Inoltre, come sa bene Obama, la proposta di lasciare scadere i tagli alle tasse solo per i redditi più alti non ha nessuna possibilità di ottenere i 60 voti necessari per superare l’ostacolo del Senato, per non parlare della Camera controllata dai repubblicani. Molti all’interno del suo partito, poi, vedono positivamente una nuova estensione di tutti i tagli fiscali o quanto meno per i redditi fino ad un milione di dollari.

In questo scenario, la soluzione più probabile appare, come nel 2010, un voto sui tagli dopo le elezioni di novembre, quando gli elettori avranno già deciso. Nelle ultime sessioni del Congresso, con ogni probabilità, i democratici daranno il via libera ad un rinnovo dei benefici fiscali per tutti i contribuenti, sostenendo che il compromesso con i repubblicani si sarà reso necessario per mantenere i tagli per i redditi più bassi, privando così le casse federali di centinaia di miliardi di dollari che dovranno inevitabilmente essere recuperati con nuove riduzioni della spesa pubblica.

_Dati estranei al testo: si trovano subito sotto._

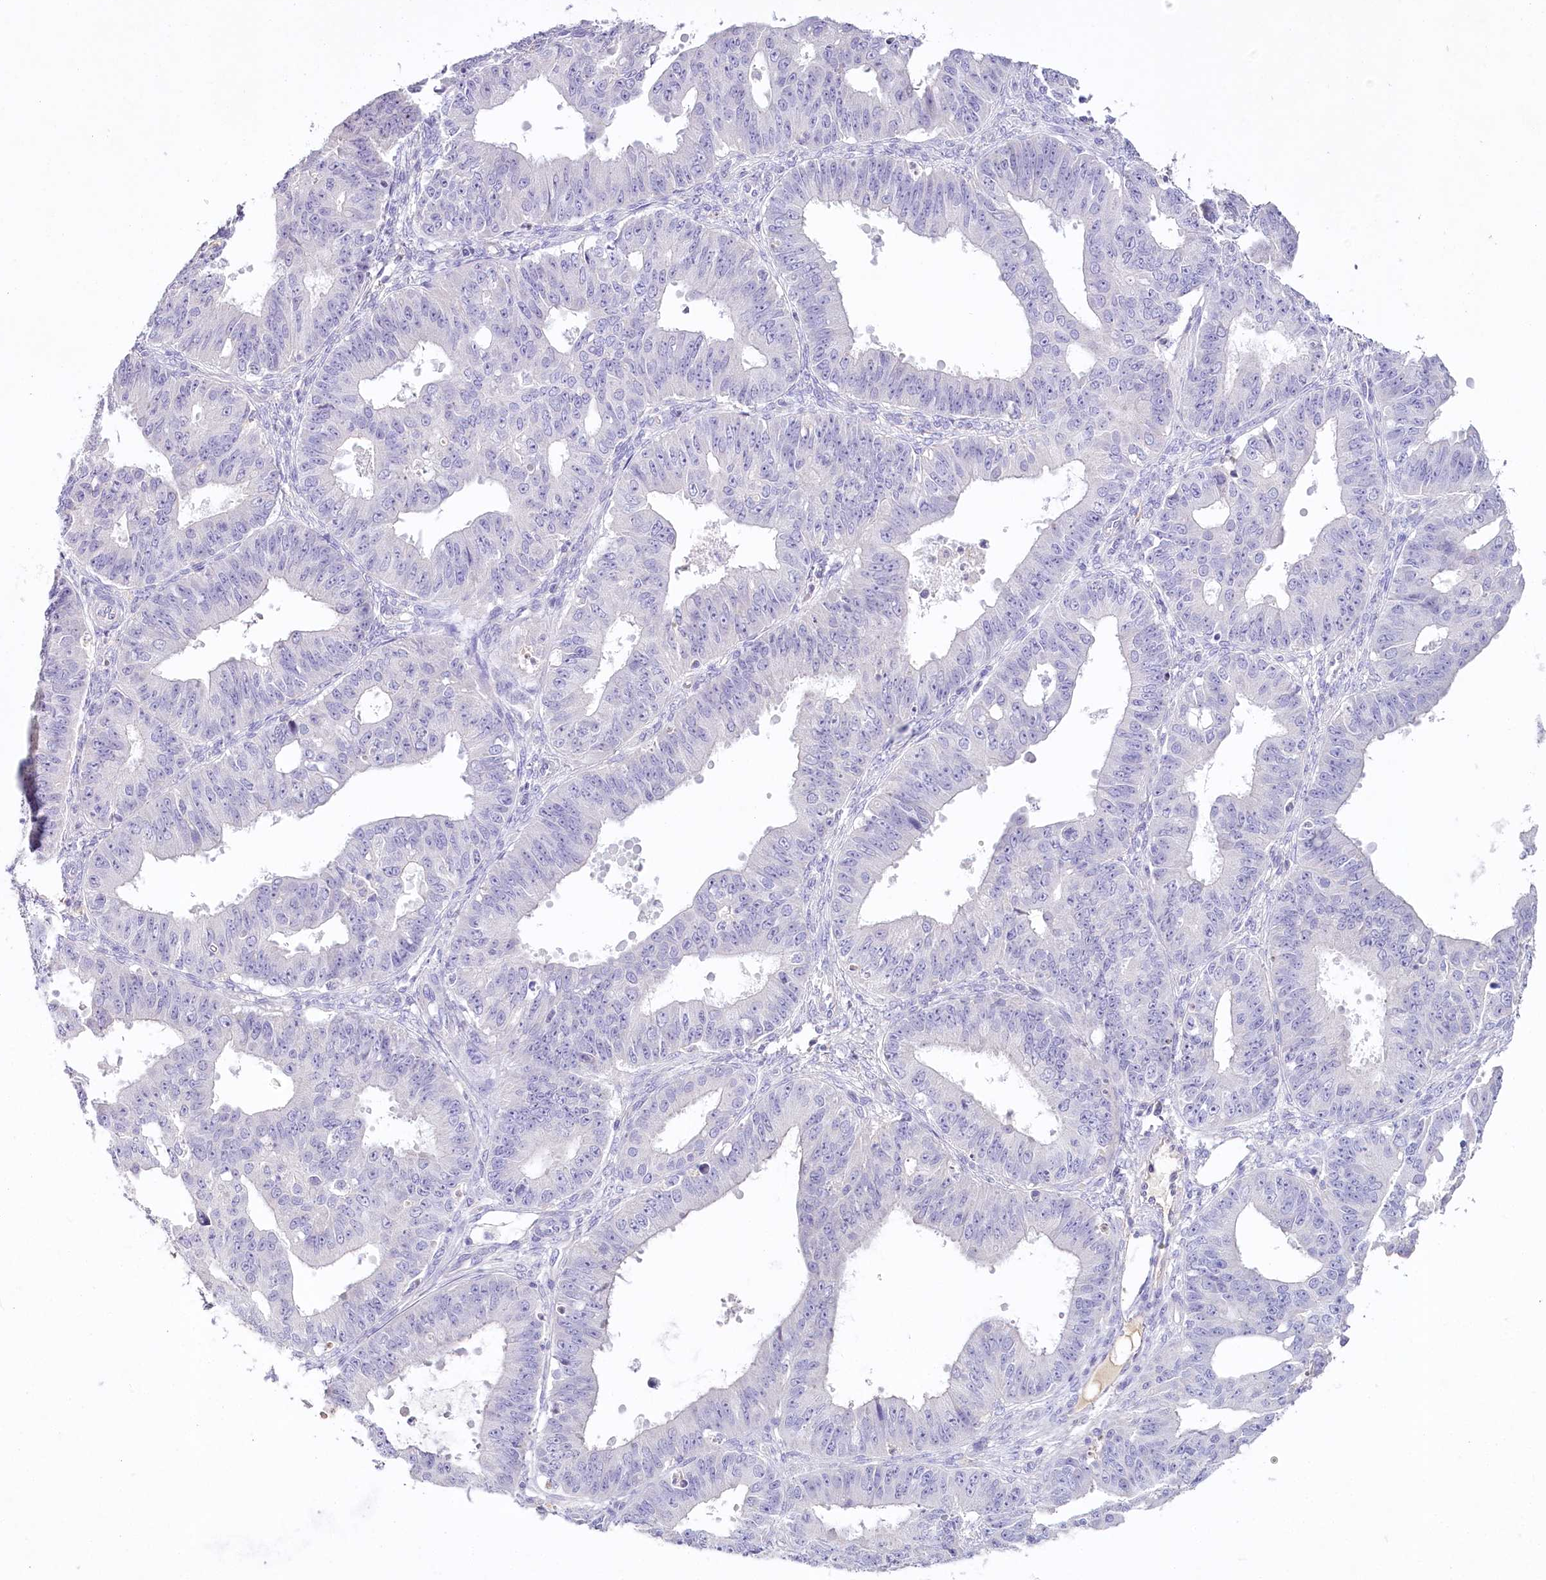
{"staining": {"intensity": "negative", "quantity": "none", "location": "none"}, "tissue": "ovarian cancer", "cell_type": "Tumor cells", "image_type": "cancer", "snomed": [{"axis": "morphology", "description": "Carcinoma, endometroid"}, {"axis": "topography", "description": "Appendix"}, {"axis": "topography", "description": "Ovary"}], "caption": "Immunohistochemistry (IHC) of ovarian cancer displays no staining in tumor cells.", "gene": "HPD", "patient": {"sex": "female", "age": 42}}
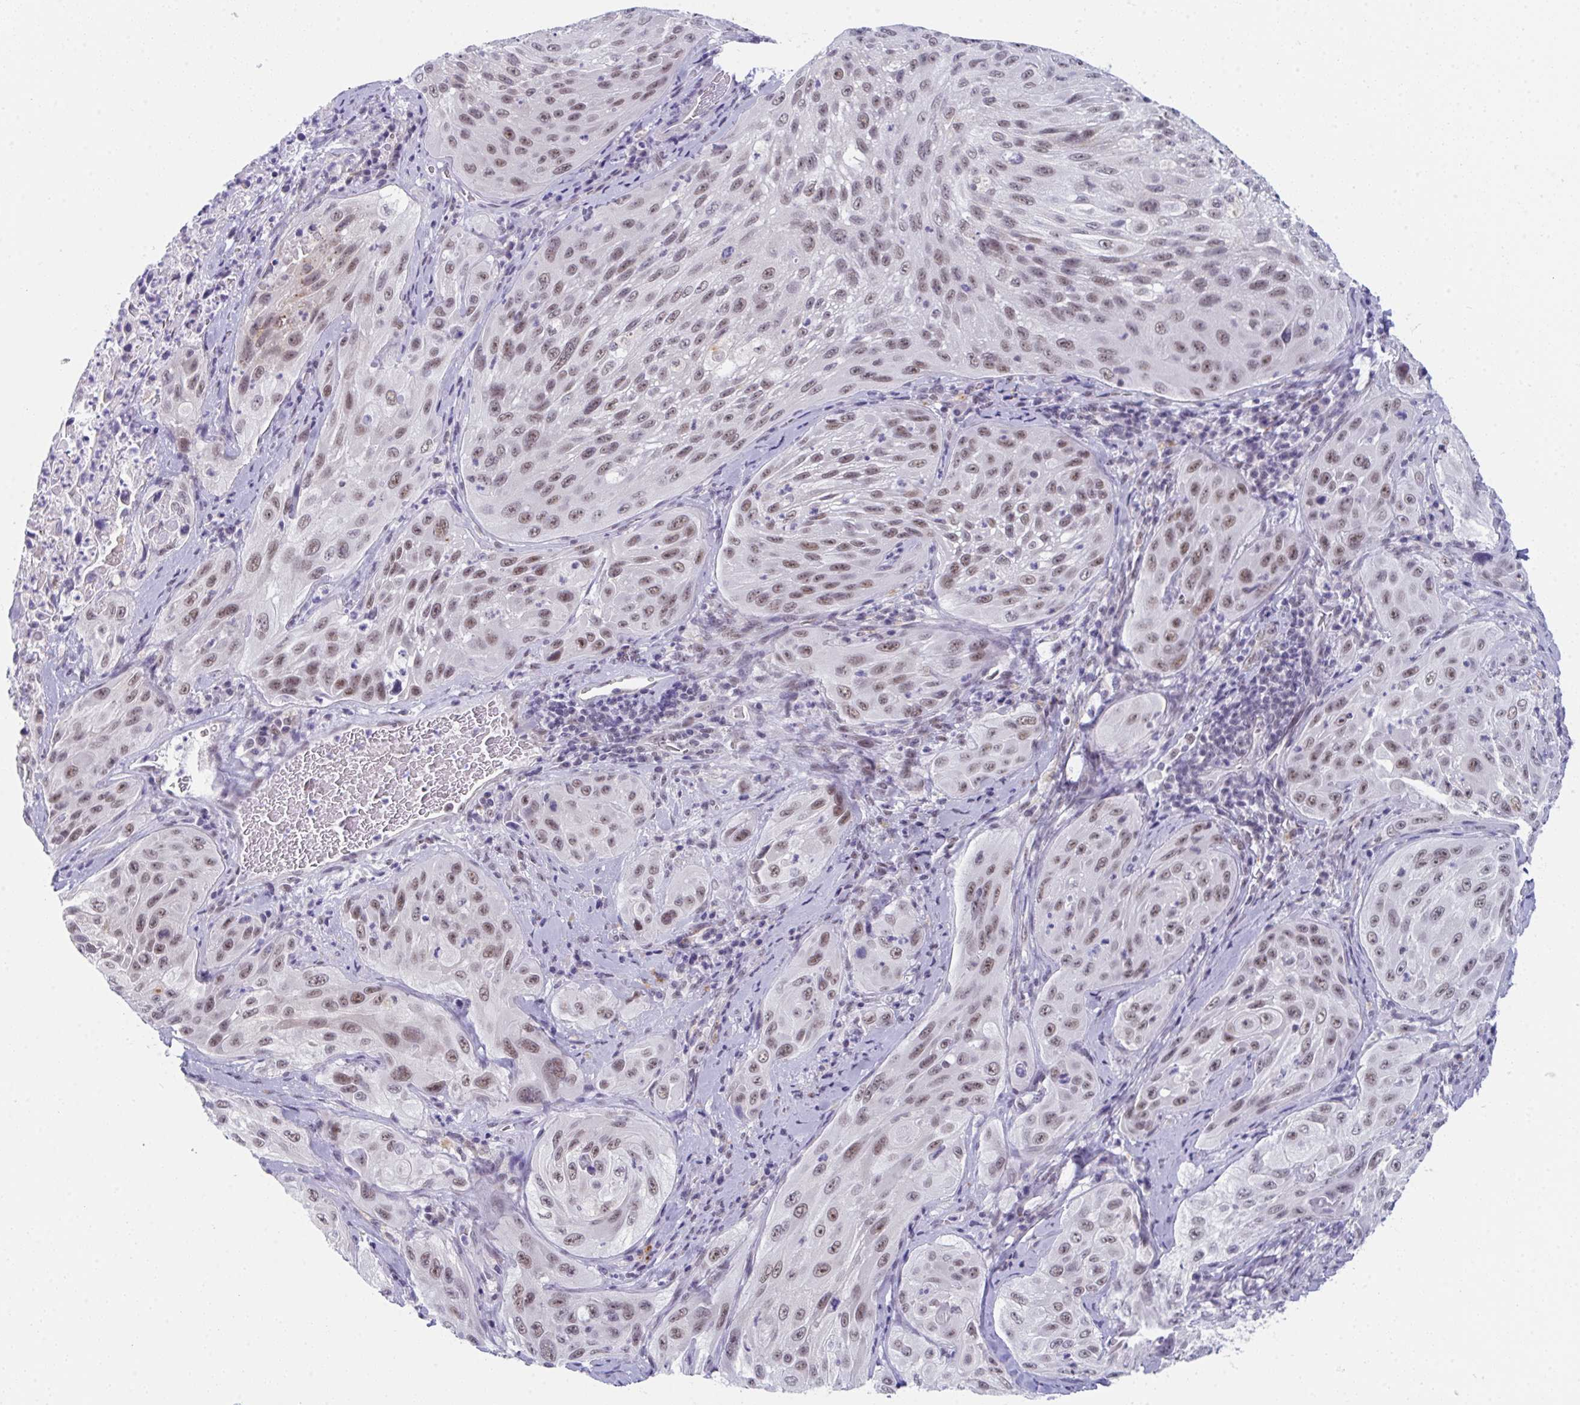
{"staining": {"intensity": "moderate", "quantity": ">75%", "location": "nuclear"}, "tissue": "cervical cancer", "cell_type": "Tumor cells", "image_type": "cancer", "snomed": [{"axis": "morphology", "description": "Squamous cell carcinoma, NOS"}, {"axis": "topography", "description": "Cervix"}], "caption": "Brown immunohistochemical staining in cervical squamous cell carcinoma exhibits moderate nuclear staining in about >75% of tumor cells.", "gene": "CDK13", "patient": {"sex": "female", "age": 42}}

Sul fronte dei finanziamenti alle campagne elettorali, infine, Mitt Romney continua a far segnare un maggiore successo rispetto a Obama. I dati ufficiali indicano come la campagna del candidato repubblicano abbia raccolto nel mese di giugno un totale di 106 milioni di dollari, contro i 71 milioni del rivale democratico.

Come ha scritto martedì il New York Times, le minori entrate di Obama rispetto al 2008 riflettono il voltafaccia di molti facoltosi finanziatori, soprattutto di Wall Street, che quest’anno sembrano orientati a schierarsi con l’ex governatore del Massachusetts. In effetti, quattro anni fa il Partito Repubblicano appariva screditato a tal punto che i maggiori donatori confluirono spontaneamente sul candidato democratico, certi che quest’ultimo avrebbe scrupolosamente difeso i loro interessi.

Ora, con la sostanziale riabilitazione dei repubblicani, i finanziatori più ambiti dai due partiti sembrano essere in buona parte tornati alla casa repubblicana, così da combattere anche le esili politiche di regolamentazione del settore finanziario messe in atto in questi anni.

Il denaro che affluisce direttamente nelle casse delle organizzazioni elettorali dei due candidati è peraltro solo una parte delle enormi somme in gioco. Dopo la storica sentenza della Corte Suprema del 2010, infatti, gruppi affiliati indirettamente ai candidati (“Super PAC”) possono raccogliere denaro senza limiti da donatori individuali o da corporation. Il risultato, ad esempio, è che questa settimana due delle Super PAC che sostengono Romney hanno dato il via ad altrettante campagne anti-Obama negli stati più in bilico che costeranno complessivamente qualcosa come 65 milioni di dollari.